** MATERIAL FOR THIS TASK follows **
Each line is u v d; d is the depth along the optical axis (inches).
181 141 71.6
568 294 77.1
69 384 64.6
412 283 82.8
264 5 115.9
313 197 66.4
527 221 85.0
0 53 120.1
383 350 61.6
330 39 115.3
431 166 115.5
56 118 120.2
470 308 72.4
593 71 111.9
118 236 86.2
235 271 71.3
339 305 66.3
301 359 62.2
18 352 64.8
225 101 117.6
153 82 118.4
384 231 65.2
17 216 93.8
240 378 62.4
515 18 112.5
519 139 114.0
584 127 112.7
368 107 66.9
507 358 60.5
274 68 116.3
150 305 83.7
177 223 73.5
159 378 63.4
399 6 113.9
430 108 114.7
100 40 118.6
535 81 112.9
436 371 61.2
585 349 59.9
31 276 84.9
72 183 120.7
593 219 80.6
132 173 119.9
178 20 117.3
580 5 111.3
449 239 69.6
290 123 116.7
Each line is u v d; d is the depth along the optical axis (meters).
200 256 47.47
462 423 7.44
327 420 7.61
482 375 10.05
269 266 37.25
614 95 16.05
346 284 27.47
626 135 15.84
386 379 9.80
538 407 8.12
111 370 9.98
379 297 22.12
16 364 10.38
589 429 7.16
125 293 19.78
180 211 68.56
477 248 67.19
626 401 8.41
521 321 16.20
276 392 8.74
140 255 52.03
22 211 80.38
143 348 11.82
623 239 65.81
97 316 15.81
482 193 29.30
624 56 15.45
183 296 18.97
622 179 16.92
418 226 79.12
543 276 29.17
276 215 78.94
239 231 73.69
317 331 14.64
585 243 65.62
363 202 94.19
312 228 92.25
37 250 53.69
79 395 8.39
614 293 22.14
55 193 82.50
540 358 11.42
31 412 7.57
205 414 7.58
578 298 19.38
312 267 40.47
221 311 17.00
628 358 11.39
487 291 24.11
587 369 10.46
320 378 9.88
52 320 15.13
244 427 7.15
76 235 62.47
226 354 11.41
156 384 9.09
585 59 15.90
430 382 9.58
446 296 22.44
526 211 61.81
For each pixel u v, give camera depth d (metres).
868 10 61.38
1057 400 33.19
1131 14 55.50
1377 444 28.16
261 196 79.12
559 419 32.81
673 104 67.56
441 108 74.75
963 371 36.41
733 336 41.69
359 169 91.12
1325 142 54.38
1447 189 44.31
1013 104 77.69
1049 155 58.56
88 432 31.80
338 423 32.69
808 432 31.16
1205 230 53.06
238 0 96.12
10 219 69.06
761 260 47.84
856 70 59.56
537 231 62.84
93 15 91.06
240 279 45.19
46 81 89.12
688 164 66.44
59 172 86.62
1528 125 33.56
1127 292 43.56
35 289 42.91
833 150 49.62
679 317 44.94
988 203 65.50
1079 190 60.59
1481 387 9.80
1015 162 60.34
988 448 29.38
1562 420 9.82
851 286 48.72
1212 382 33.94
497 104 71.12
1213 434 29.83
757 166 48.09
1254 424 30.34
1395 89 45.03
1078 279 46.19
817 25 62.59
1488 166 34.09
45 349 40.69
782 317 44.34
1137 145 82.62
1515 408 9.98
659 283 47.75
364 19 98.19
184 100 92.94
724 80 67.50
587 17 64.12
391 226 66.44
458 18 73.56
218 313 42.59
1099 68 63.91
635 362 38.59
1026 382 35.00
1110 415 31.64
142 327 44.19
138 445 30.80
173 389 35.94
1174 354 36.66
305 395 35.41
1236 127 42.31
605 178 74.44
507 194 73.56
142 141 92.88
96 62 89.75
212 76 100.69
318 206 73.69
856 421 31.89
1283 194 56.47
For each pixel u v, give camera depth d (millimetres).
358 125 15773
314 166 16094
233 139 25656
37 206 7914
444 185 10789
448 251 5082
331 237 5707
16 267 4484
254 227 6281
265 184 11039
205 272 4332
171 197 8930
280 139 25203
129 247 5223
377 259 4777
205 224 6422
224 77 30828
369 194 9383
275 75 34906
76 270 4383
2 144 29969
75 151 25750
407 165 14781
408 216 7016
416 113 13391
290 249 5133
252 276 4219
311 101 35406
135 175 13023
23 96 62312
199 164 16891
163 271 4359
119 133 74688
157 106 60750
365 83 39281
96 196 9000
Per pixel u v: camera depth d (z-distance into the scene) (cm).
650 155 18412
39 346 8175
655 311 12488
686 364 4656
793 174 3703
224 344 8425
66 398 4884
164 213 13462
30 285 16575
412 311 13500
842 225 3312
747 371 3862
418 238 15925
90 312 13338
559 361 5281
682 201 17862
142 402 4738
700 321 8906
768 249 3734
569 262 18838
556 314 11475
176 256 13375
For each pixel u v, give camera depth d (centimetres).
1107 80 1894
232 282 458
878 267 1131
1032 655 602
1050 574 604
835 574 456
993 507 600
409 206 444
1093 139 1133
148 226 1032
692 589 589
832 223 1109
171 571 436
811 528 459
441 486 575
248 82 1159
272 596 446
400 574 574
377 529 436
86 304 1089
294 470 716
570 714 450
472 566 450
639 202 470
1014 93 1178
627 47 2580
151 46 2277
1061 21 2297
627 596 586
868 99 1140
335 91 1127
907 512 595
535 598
** End of MATERIAL FOR THIS TASK **
In the entries above, find the line holding "66 398 4884" and the line holding "For each pixel u v, give camera depth d (centimetres)."; print both of them and every line between, exactly, and nothing else.

> [ANSWER BELOW]:
66 398 4884
164 213 13462
30 285 16575
412 311 13500
842 225 3312
747 371 3862
418 238 15925
90 312 13338
559 361 5281
682 201 17862
142 402 4738
700 321 8906
768 249 3734
569 262 18838
556 314 11475
176 256 13375
For each pixel u v, give camera depth d (centimetres).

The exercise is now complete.